1. Este ano nos trouxe a proximidade da
celebração litúrgica dos fiéis defuntos e de Todos os Santos aqui no Brasil,
que as deixa distantes por transferir a solenidade para o domingo. Duas
celebrações voltadas para as realidades últimas que meditaremos em separado,
mas ambas iluminadas pela Ressurreição de Cristo.
2. Hoje o nosso olhar se volta para os
numerosos rostos que nos precederam e que concluíram seu caminho terreno.
Nesses dias, muitos foram aos cemitérios para rezar por seus entes queridos,
como uma espécie de visita que busca manifestar carinho e senti-las mais
próximas.
3. A comunhão dos santos, que
professamos em nosso credo, nos lembra esse vínculo estreito entre nós que
caminhamos na Terra e aqueles que já alcançaram a eternidade.

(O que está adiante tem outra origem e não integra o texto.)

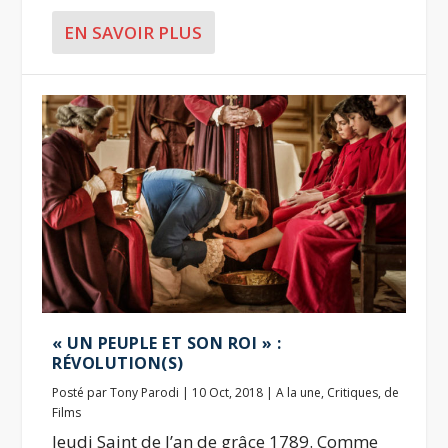
EN SAVOIR PLUS
« UN PEUPLE ET SON ROI » :
RÉVOLUTION(S)
Posté par
Tony Parodi
|
10 Oct, 2018
|
A la une
,
Critiques
,
de
Films
Jeudi Saint de l’an de grâce 1789. Comme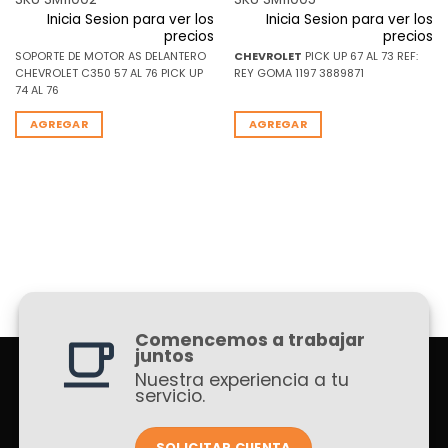
Inicia Sesion para ver los
Inicia Sesion para ver los
precios
precios
SOPORTE DE MOTOR AS DELANTERO
CHEVROLET
PICK UP 67 AL 73 REF:
CHEVROLET C350 57 AL 76 PICK UP
REY GOMA 1197 3889871
74 AL 76
AGREGAR
AGREGAR
Comencemos a trabajar
juntos
Nuestra experiencia a tu
servicio.
SOLICITAR CUENTA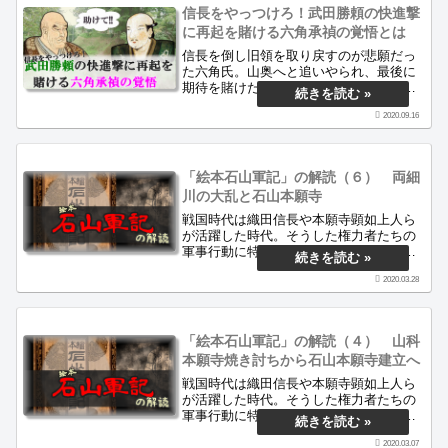
信長をやっつけろ！武田勝頼の快進撃
に再起を賭ける六角承禎の覚悟とは
信長を倒し旧領を取り戻すのが悲願だっ
た六角氏。山奥へと追いやられ、最後に
期待を賭けたのが長篠城へと進撃する武
田勝頼でした。今回はそんな武田氏に宛
2020.09.16
てた六角承禎の書状を解読します。
「絵本石山軍記」の解読（６） 両細
川の大乱と石山本願寺
戦国時代は織田信長や本願寺顕如上人ら
が活躍した時代。そうした権力者たちの
軍事行動に特化した古文書を軍記物とい
います。当サイトはそうした古文書を丁
2020.03.28
寧に解読し、当時の人々の生き様をご紹
介します。
「絵本石山軍記」の解読（４） 山科
本願寺焼き討ちから石山本願寺建立へ
戦国時代は織田信長や本願寺顕如上人ら
が活躍した時代。そうした権力者たちの
軍事行動に特化した古文書を軍記物とい
います。当サイトはそうした古文書を丁
2020.03.07
寧に解読し、当時の人々の生き様をご紹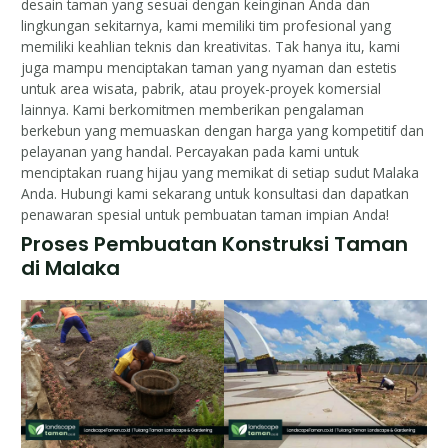
desain taman yang sesuai dengan keinginan Anda dan
lingkungan sekitarnya, kami memiliki tim profesional yang
memiliki keahlian teknis dan kreativitas. Tak hanya itu, kami
juga mampu menciptakan taman yang nyaman dan estetis
untuk area wisata, pabrik, atau proyek-proyek komersial
lainnya. Kami berkomitmen memberikan pengalaman
berkebun yang memuaskan dengan harga yang kompetitif dan
pelayanan yang handal. Percayakan pada kami untuk
menciptakan ruang hijau yang memikat di setiap sudut Malaka
Anda. Hubungi kami sekarang untuk konsultasi dan dapatkan
penawaran spesial untuk pembuatan taman impian Anda!
Proses Pembuatan Konstruksi Taman
di Malaka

4. São muitos os ritos que procuram
preservar a memória; são muitos também os sinais que ainda encontramos nos
túmulos de como viveram, o que amaram, o que temeram e o que detestaram.
* Falamos da violência que nos cerca,
mas de certo modo, evitamos o pensamento da morte que diz respeito a cada um de
nós.
5. É diante de tudo isso, e apesar de
tudo isso, buscamos algum sinal que nos convide a esperar, algo que nos traga
consolação, que abra algum horizonte, que ofereça ainda um futuro. É isso que
esses retalhos da Palavra que ouvimos nos oferece.
6. Mas, por que sentimos medo diante da
morte? Por que muitos ainda não se deixaram levar pelo pensamento tão apregoado
em nossos tempos que para além da morte não existe simplesmente nada?
7. Temos medo por que desconhecemos o
que virá e por isso rejeitamos a simples aceitação que tudo quanto de belo e grande
que foi realizado durante uma existência inteira seja repentinamente eliminado
e precipite no abismo do nada.
8. O medo também nos vem dessa
consciência que nos traz a Palavra de que existe um juízo sobre as nossas
obras, sobre o modo como conduzimos a nossa vida, principalmente sobre aqueles
pontos de sombras que, com habilidade, muitas vezes sabemos anular ou tentamos
remover da nossa consciência.
9. É por essa questão do juízo, que no
cuidado que temos para com os que já partiram, os cerquemos de carinho e amor,
como se os quiséssemos proteger, para que não permaneçam nesse juízo. Isso não
está só entre nós católicos, mas na maior parte das culturas.
10. São muitas as possíveis respostas.
Nosso tempo tenta responder de modo racional, não tanto com a fé, mas a partir
de conhecimentos experimentais, empíricos. Por vezes caímos em formas de
espiritismo, na tentativa de manter algum contato com o mundo além da morte,
imaginando-o quase como uma réplica da vida presente.
11. A Solenidade de Todos os Santos e a
Comemoração de todos os fiéis defuntos dizem-nos que somente quem pode
reconhecer uma grande esperança na morte, pode também levar uma vida a partir da
esperança. O ser humano reduzido à sua dimensão horizontal perde o sentido
profundo da vida, pois carrega consigo uma sede de eternidade. Esse sentido
mais profundo só é possível se Deus existir.
12. É o mistério desse Deus que se fez
próximo e entrou na nossa vida que hoje celebramos. Ele que nos diz: “Eu sou a
Ressurreição e a Vida; quem crê em Mim, ainda que esteja morto viverá”. Esse
mesmo Deus que mergulhou no abismo da morte, venceu-a, ressuscitou e abriu
também para nós as portas da eternidade.
13. É precisamente a fé na vida eterna
que confere aos cristãos a coragem de amar ainda mais intensamente esta nossa
Terra e de trabalhar para lhe construir um futuro, para lhe dar uma esperança
verdadeira e segura.
* Compartilho nessa
homilia alguns pontos da reflexão do Papa Emérito Bento XVI.